Taking home loan is a huge responsibility, but a co-applicant can help you to share your debt-burden and increase the chance of getting a higher loan as the income of co-applicant will also be considered by the lender.
Who is a co-applicant?
A co-applicant is a person who applies along with the primary borrower for a home loan. It is not mandatory to have a co-applicant and lenders also do not mandate it except in a few conditions. However having a co-applicant makes it easier to comply with the eligibility criteria set by bank since income of both applicants is clubbed and, therefore, they can have access to a bigger loan if they wish to.
For example, if your monthly salary is Rs 50,000 and you want an amount of Rs 10 lakh as home loan. Based on your income, you can’t get this amount. But if you add a co-applicant earning Rs 40,000 per month, then lenders will consider your combined income to disburse the loan.
However, in certain scenarios, the income of the co-applicant may not be considered to compute the income eligibility criteria for the loan as explained further below.
Who can be a Co-applicant?
There are fixed rules about who is eligible to be a co-applicant. A minor cannot be a co-applicant as she/he cannot enter a contract legally. Generally, spouse and blood relatives qualify to be co-applicants. Acceptable combinations for being co-applicants are:
Father and Son(s): In case of a single son, both father and son are eligible to apply for a joint loan. The income of both applicants will be considered, the property will be in the name of both applicants and either can be the principal owner. Whereas, in case of more than one son, the father and son can apply jointly for a loan, but the father cannot be the main owner of the property. This is because of inheritance issues since after the father’s death, all children inherit the property. Hence, in such a scenario, the father will be the co-applicant and his income may not matter.
Father and Unmarried Daughter: If father and unmarried daughter apply for a joint home loan then the property needs to be registered in the name of the daughter only in order to avoid any potential legal disputes after the daughter’s marriage.
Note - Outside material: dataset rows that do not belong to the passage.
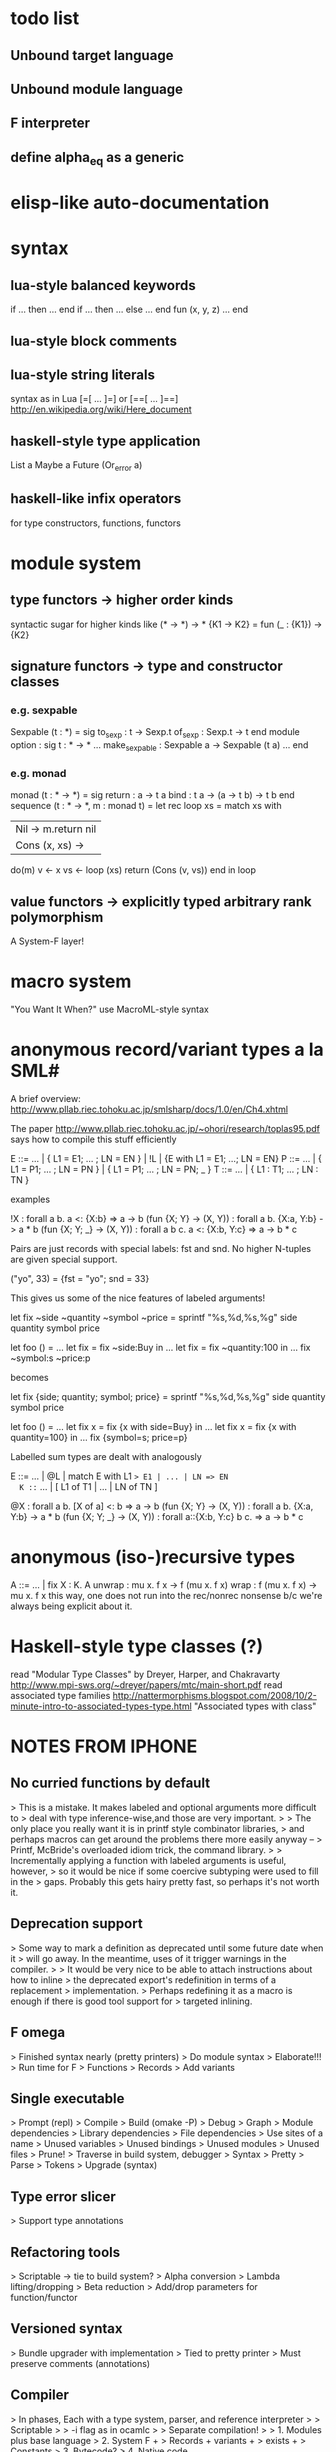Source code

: #+STARTUP: hidestars
* todo list
** Unbound target language
** Unbound module language
** F interpreter
** define alpha_eq as a generic
* elisp-like auto-documentation
* syntax
** lua-style balanced keywords
  if ... then ... end
  if ... then ... else ... end
  fun (x, y, z) ... end
** lua-style block comments
** lua-style string literals
  syntax as in Lua [=[ ... ]=] or [==[ ... ]==]
  http://en.wikipedia.org/wiki/Here_document
** haskell-style type application
  List a
  Maybe a
  Future (Or_error a)
** haskell-like infix operators
  for type constructors, functions, functors
* module system
** type functors -> higher order kinds
  syntactic sugar for higher kinds like (* -> *) -> *
    {K1 -> K2} = fun (_ : {K1}) -> {K2}
** signature functors -> type and constructor classes
*** e.g. sexpable
  Sexpable (t : *) = sig
    to_sexp : t -> Sexp.t
    of_sexp : Sexp.t -> t
  end
  module option : sig
    t : * -> *
    ...
    make_sexpable : Sexpable a -> Sexpable (t a)
    ...
  end
*** e.g. monad
  monad (t : * -> *) = sig
    return : a -> t a
    bind : t a -> (a -> t b) -> t b
  end
  sequence (t : * -> *, m : monad t) =
    let rec loop xs =
      match xs with
      | Nil -> m.return nil
      | Cons (x, xs) ->
        do(m)
          v <- x
          vs <- loop (xs)
          return (Cons (v, vs))
      end
    in
    loop
** value functors -> explicitly typed arbitrary rank polymorphism
  A System-F layer!
* macro system
  "You Want It When?"
  use MacroML-style syntax
* anonymous record/variant types a la SML#
A brief overview:
  http://www.pllab.riec.tohoku.ac.jp/smlsharp/docs/1.0/en/Ch4.xhtml

The paper
  http://www.pllab.riec.tohoku.ac.jp/~ohori/research/toplas95.pdf
says how to compile this stuff efficiently

E ::= ... | { L1 = E1; ... ; LN = EN } | !L | {E with L1 = E1; ...; LN = EN}
P ::= ... | { L1 = P1; ... ; LN = PN } | { L1 = P1; ... ; LN = PN; _ }
T ::= ... | { L1 : T1; ... ; LN : TN }

examples

  !X                        : forall a b. a <: {X:b} => a -> b
  (fun {X; Y} -> (X, Y))    : forall a b. {X:a, Y:b} -> a * b
  (fun {X; Y; _} -> (X, Y)) : forall a b c. a <: {X:b, Y:c} => a -> b * c

Pairs are just records with special labels: fst and snd.  No higher
N-tuples are given special support.

  ("yo", 33) = {fst = "yo"; snd = 33}

This gives us some of the nice features of labeled arguments!

  let fix ~side ~quantity ~symbol ~price =
    sprintf "%s,%d,%s,%g\n" side quantity symbol price

  let foo () =
    ...
    let fix = fix ~side:Buy in
    ...
    let fix = fix ~quantity:100 in
    ...
    fix ~symbol:s ~price:p

becomes

  let fix {side; quantity; symbol; price} =
    sprintf "%s,%d,%s,%g\n" side quantity symbol price

  let foo () =
    ...
    let fix x = fix {x with side=Buy} in
    ...
    let fix x = fix {x with quantity=100} in
    ...
    fix {symbol=s; price=p}

Labelled sum types are dealt with analogously

  E ::= ... | @L | match E with L1 => E1 | ... | LN => EN
  K ::= ... | [ L1 of T1 | ... | LN of TN ]

  @X                        : forall a b. [X of a] <: b => a -> b
  (fun {X; Y} -> (X, Y))    : forall a b. {X:a, Y:b} -> a * b
  (fun {X; Y; _} -> (X, Y)) : forall a::{X:b, Y:c} b c. => a -> b * c

* anonymous (iso-)recursive types
 A ::= ... | fix X : K. A
 unwrap : mu x. f x -> f (mu x. f x)
 wrap : f (mu x. f x) -> mu x. f x
 this way, one does not run into the rec/nonrec nonsense b/c we're
 always being explicit about it.
* Haskell-style type classes (?)
  read "Modular Type Classes"
    by Dreyer, Harper, and Chakravarty
    http://www.mpi-sws.org/~dreyer/papers/mtc/main-short.pdf
  read associated type families
    http://nattermorphisms.blogspot.com/2008/10/2-minute-intro-to-associated-types-type.html
    "Associated types with class"
* NOTES FROM IPHONE
** No curried functions by default
> This is a mistake. It makes labeled and optional arguments more difficult to
> deal with type inference-wise,and those are very important.
>
> The only place you really want it is in printf style combinator libraries,
> and perhaps macros can get around the problems there more easily anyway --
> Printf, McBride's overloaded idiom trick, the command library.
>
> Incrementally applying a function with labeled arguments is useful, however,
> so it would be nice if some coercive subtyping were used to fill in the
> gaps. Probably this gets hairy pretty fast, so perhaps it's not worth it.

** Deprecation support
> Some way to mark a definition as deprecated until some future date when it
> will go away. In the meantime, uses of it trigger warnings in the compiler.
>
> It would be very nice to be able to attach instructions about how to inline
> the deprecated export's redefinition in terms of a replacement
> implementation.
> Perhaps redefining it as a macro is enough if there is good tool support for
> targeted inlining.

** F omega
> Finished syntax nearly (pretty printers)
> Do module syntax
> Elaborate!!!
> Run time for F
> Functions
> Records
> Add variants

** Single executable
> Prompt (repl)
> Compile
> Build (omake -P)
> Debug
> Graph
> Module dependencies
> Library dependencies
> File dependencies
> Use sites of a name
> Unused variables
> Unused bindings
> Unused modules
> Unused files
> Prune!
> Traverse in build system, debugger
> Syntax
> Pretty
> Parse
> Tokens
> Upgrade (syntax)

** Type error slicer
> Support type annotations

** Refactoring tools
> Scriptable -> tie to build system?
> Alpha conversion
> Lambda lifting/dropping
> Beta reduction
> Add/drop parameters for function/functor

** Versioned syntax
> Bundle upgrader with implementation
> Tied to pretty printer
> Must preserve comments (annotations)

** Compiler
> In phases, Each with a type system, parser, and reference interpreter
>
> Scriptable
>
> -i flag as in ocamlc
>
> Separate compilation!
>
> 1. Modules plus base language
> 2. System F +
> Records + variants +
> exists +
> Constants
> 3. Bytecode?
> 4. Native code

** Structured comments
> Embed documentation, as in so many other tools
>
> Make literate programming painless
>
> (% ... %)
>
> Allow for escapes in comments that show code that must type check in this
> context, but which is otherwise ignored (elided) by the compiler. (Conor
> McBride's idea)

** Module system
> Elaboration of base language to System F
> First class modules for existentials
> Types, terms, signatures as module atoms

** Build dependency language
> Model this on MLB files
>
> Ask Sean about the one he was so keen on
>
> Something like a filesystem-aware module language to stitch together Modules
> found in directories and files --> a module system that transcends the
> filesystem!
>
> Treat some files as string literals
> Treat others as base modules
> Others as functor bodies
> Others as functor argument signatures

** Macro system
> Phase separation a la "you want it when"
> Integration with module system
> Type-conv stuff via annotations
> Access to source locations
> Access to types
> pa_ounit style unit tests

** Build system
> Hooks for version-util style reflection -> extract a string constant!
>
> Derive build dependencies from language dependencies as expressed in build
> language
>
> Daemonizes, like jomake
>
> Multiple concurrent targets
>
> Talk to sean about the SML build system he liked so well

** Debugger
> Instrumented interpreters, native code
>
> Breakpoints on expressions, between declarations
>
> Inspection of data structures as graphs

** Interpreter
> Freely mix compiled and interpreted code!
>
> Do this by trivially "compiling" uncompiled code into a form that just calls
> a compiled interpreter.

** Editor support
> Dump something friendly for an editor
> Editors need to know:
> * is this a "word" (i.e. token) boundary?
> * give me the next largest enclosing
> expression, declaration, module, etc.
> * what is the type of this expression?
> this declaration sequence
> * what is the definition site of this
> variable? What are the use sites
> of this definition?

** User defined types
> Record types and variant types
> Both are problematic for type inference
> (fun x -> x.foo)
> Foo x
> Common hack: labels refer to most recently introduced type
>
> Translation to system f requires either making these types anonymous in
> target language (and adding annotations) OR, if I can see how, dealing with
> them as first class modules.

** Parser
> Ability to bail after parsing
> Dump something friendly for a tree diff (like ydiff)

** Type checker unit tests
> TEST style macros that allow one to say
>
> This type checks. This doesn't
> This parses. This doesn't

** Semantics
> Eager evaluation with Okasaki's $ syntax
>
> Operational semantics
>
> Language definition a la SML
>
> Typing rules

** Tool methodology
> Every component of the language implementation is as clean as possible, with
> a well defined API, so that other tools can easily reuse them.
>
> The implementation should be extensible and scriptable, like lua.
> But with a statically typed language

** Session type compiler
> As a macro!!!

** Record type
> type t = {
> foo : int;
> bar : t option;
> }
>
> M : sig
> type t
> val create : int -> t option -> t
> val foo : t -> int
> val bar : t -> t option
> end
>
> let {foo = x; bar = y} = in ...
> --->
> let m = in
> let x = M.foo m in
> let y = M.bar m in
> ...

** Can fancier syntax literals come packaged as macros?
> Lua string constants: and [=[........]=] and [==[...........]==],
> etc.

** Learn about Erlang OS
> The stuff for process management and fault tolerance (supervisors restarting
> workers) and hot swapping (upgrade hooks)

** Read up on associated type families in Haskell
> Also read the dreyer, chakravarty, Harper paper
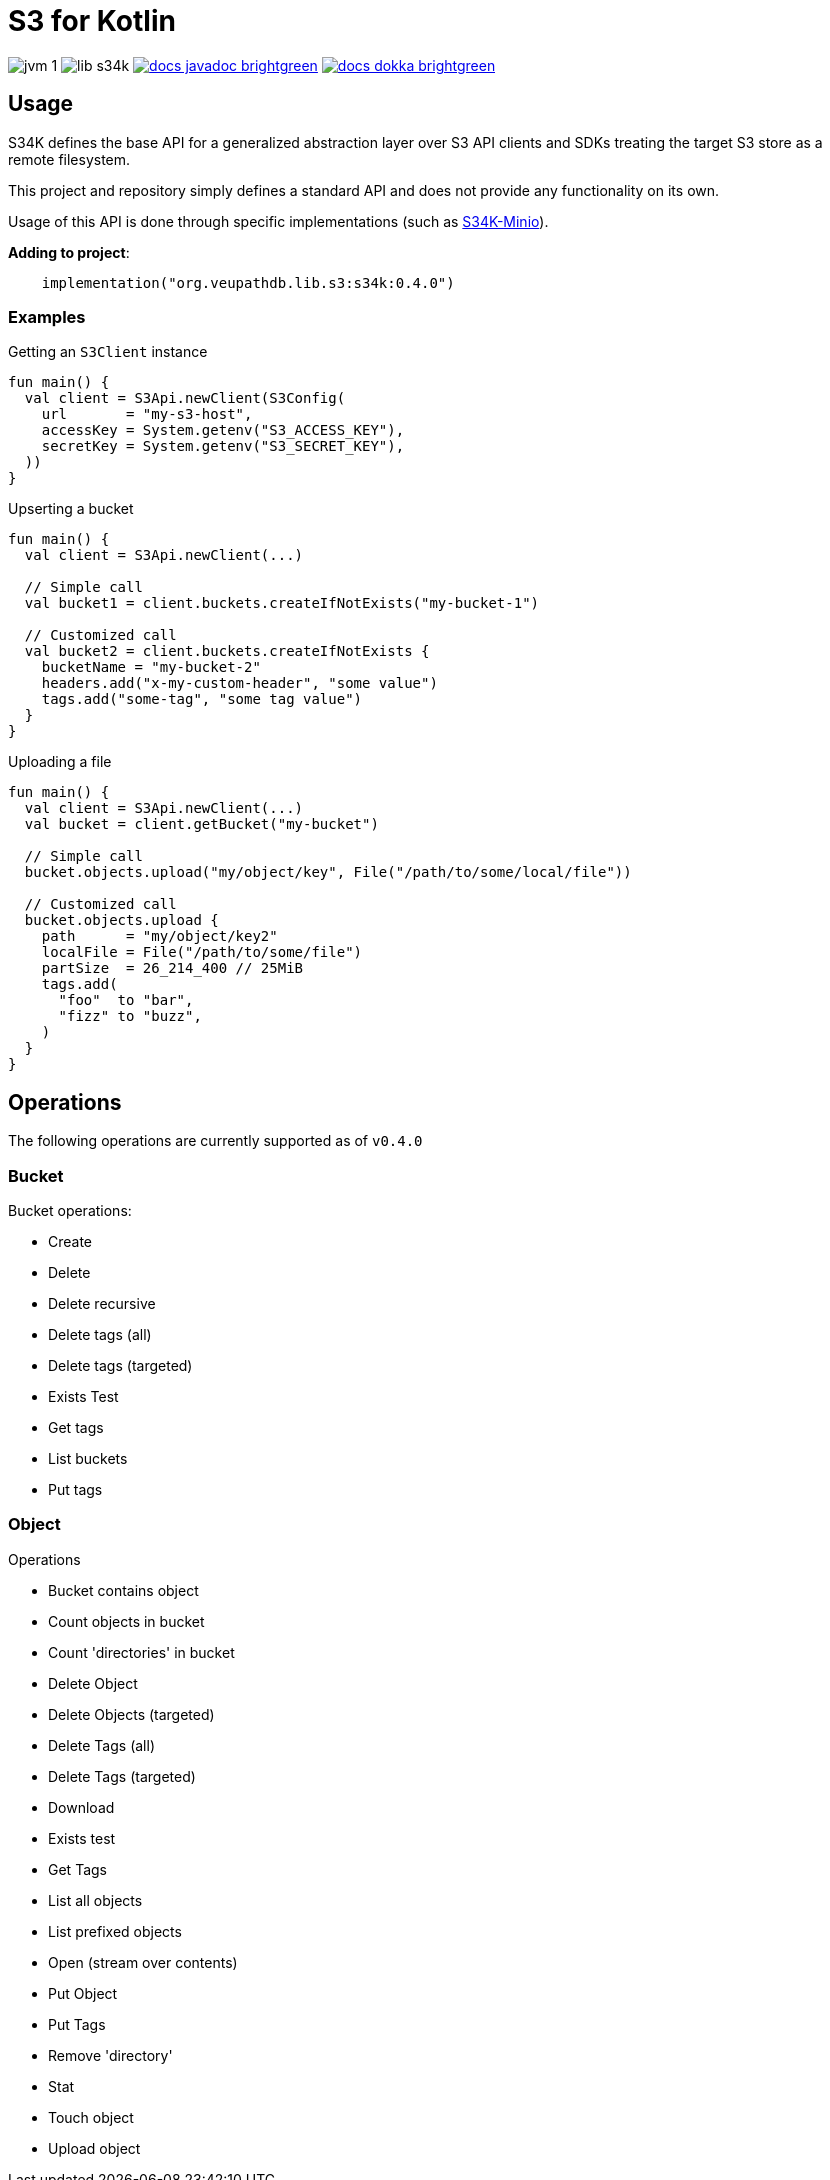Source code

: = S3 for Kotlin
:source-highlighter: highlightjs

image:https://img.shields.io/badge/jvm-1.8-blue[title="Compatible with JVM 1.8"]
image:https://img.shields.io/github/v/release/veupathdb/lib-s34k[title="Version"]
image:https://img.shields.io/badge/docs-javadoc-brightgreen[link="https://veupathdb.github.io/lib-s34k/javadoc"]
image:https://img.shields.io/badge/docs-dokka-brightgreen[link="https://veupathdb.github.io/lib-s34k/dokka"]

////
TODO: Region should only be optional at the client level and in params, buckets
      and objects have a region attached always.

TODO: should the tags field on BucketPutParams be moved to BPTagPutParams? Yes

TODO: Object put retention
TODO: Object put legal hold
TODO: Object put user meta
TODO: object put SSE

TODO: Version IDs

TODO: ObjectWriteOperation `tags` field should be moved down to subtypes as tags
      are not always set.

TODO: Bucket.exists method?

TODO: enable/disable legal hold

TODO: retention periods

TODO: get all tags params

TODO: param configuration functions (such as `callback(action: () -> Unit)` that
      create a more dsl like vibe
////

== Usage

S34K defines the base API for a generalized abstraction layer over S3 API
clients and SDKs treating the target S3 store as a remote filesystem.

This project and repository simply defines a standard API and does not provide
any functionality on its own.

Usage of this API is done through specific implementations (such as
https://github.com/VEuPathDB/lib-s34k-minio[S34K-Minio]).

.*Adding to project*:
[source, kotlin]
----
    implementation("org.veupathdb.lib.s3:s34k:0.4.0")
----

=== Examples

.Getting an `S3Client` instance
[source, kotlin]
----
fun main() {
  val client = S3Api.newClient(S3Config(
    url       = "my-s3-host",
    accessKey = System.getenv("S3_ACCESS_KEY"),
    secretKey = System.getenv("S3_SECRET_KEY"),
  ))
}
----

.Upserting a bucket
[source, kotlin]
----
fun main() {
  val client = S3Api.newClient(...)

  // Simple call
  val bucket1 = client.buckets.createIfNotExists("my-bucket-1")

  // Customized call
  val bucket2 = client.buckets.createIfNotExists {
    bucketName = "my-bucket-2"
    headers.add("x-my-custom-header", "some value")
    tags.add("some-tag", "some tag value")
  }
}
----

.Uploading a file
[source, kotlin]
----
fun main() {
  val client = S3Api.newClient(...)
  val bucket = client.getBucket("my-bucket")

  // Simple call
  bucket.objects.upload("my/object/key", File("/path/to/some/local/file"))

  // Customized call
  bucket.objects.upload {
    path      = "my/object/key2"
    localFile = File("/path/to/some/file")
    partSize  = 26_214_400 // 25MiB
    tags.add(
      "foo"  to "bar",
      "fizz" to "buzz",
    )
  }
}
----


== Operations

The following operations are currently supported as of `v0.4.0`

=== Bucket

.Bucket operations:
* Create
* Delete
* Delete recursive
* Delete tags (all)
* Delete tags (targeted)
* Exists Test
* Get tags
* List buckets
* Put tags


=== Object

.Operations
* Bucket contains object
* Count objects in bucket
* Count 'directories' in bucket
* Delete Object
* Delete Objects (targeted)
* Delete Tags (all)
* Delete Tags (targeted)
* Download
* Exists test
* Get Tags
* List all objects
* List prefixed objects
* Open (stream over contents)
* Put Object
* Put Tags
* Remove 'directory'
* Stat
* Touch object
* Upload object
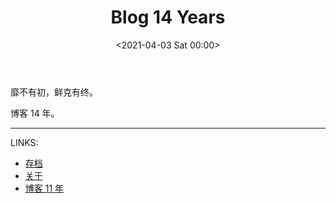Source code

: #+TITLE: Blog 14 Years
#+DATE: <2021-04-03 Sat 00:00>
靡不有初，鲜克有终。

博客 14 年。

-----

LINKS:

- [[https://jsntn.com/archives.html][存档]]
- [[https://jsntn.com/about.html][关于]]
- [[https://jsntn.com/essays/2018/04/03/11.html][博客 11 年]]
Mother and Unmarried Daughter: Same as in the case of father and daughter combination, the property is registered in the name of the daughter only.
Siblings: Two brothers can be co-applicants in case they are currently staying together and planning to stay together in the new property too. In this case, siblings will be co-owners compulsorily. However, a brother and sister can’t apply for a joint home loan.
Spouse: Your spouse can be your co-applicant. Though it is not mandatory, both can be co-owners and income of both applicants can be considered to decide the eligibility criteria.
Do all co-applicants need to be co-owners?
This depends on the relationship between the co-applicants and to some extent on the lender’s policies too. Lenders insist that all the co-owners of a property be co-applicants to a home loan but there is no compulsion on all co-applicants to be co-owners. In certain combinations like when two brothers apply for a loan together, banks and Housing Finance Companies (HFCs) may ask the co-applicants to be co-owners. But, if an unmarried daughter is applying with father then lenders insist that the father should not be a co-owner. When a couple applies for a loan together they have choice to be or not to be co-owners.
What is the Difference between Co-applicants and Co-owners?
Co-applicants refer to two or more people who apply for a loan together and are mutually responsible for repaying it. Co-applicants share the responsibility of paying a loan while co-owners enjoy the right over a property. If two people are co-owners, then both own the property jointly for which they are co-owners.
The difference between a Co-applicant and a Guarantor
Borrowers confuse a co-applicant with a guarantor, but being a co-applicant is not same as being a guarantor. A co-applicant is a person who applies along with the primary borrower for a home loan while a guarantor agrees to carry the burden of a loan if the applicants can’t repay a loan. Co-applicants are collectively responsible for paying a loan; while a guarantor is called on to discharge his/her responsibility only when the applicants fail to do so. A guarantor cannot be a co-owner, his/her income is not considered for computing the loan eligibility and he/she is not eligible for any tax deductions.
Are all applicants responsible for paying the EMI?
No, there is no rule that states that all applicants are responsible for paying the EMI. How the applicants decide to divide the burden of the EMI between them is their discretion. The lender is least bothered about who is paying what as long as the EMIs are paid in time. EMI sharing influences the tax benefits each applicant is eligible for.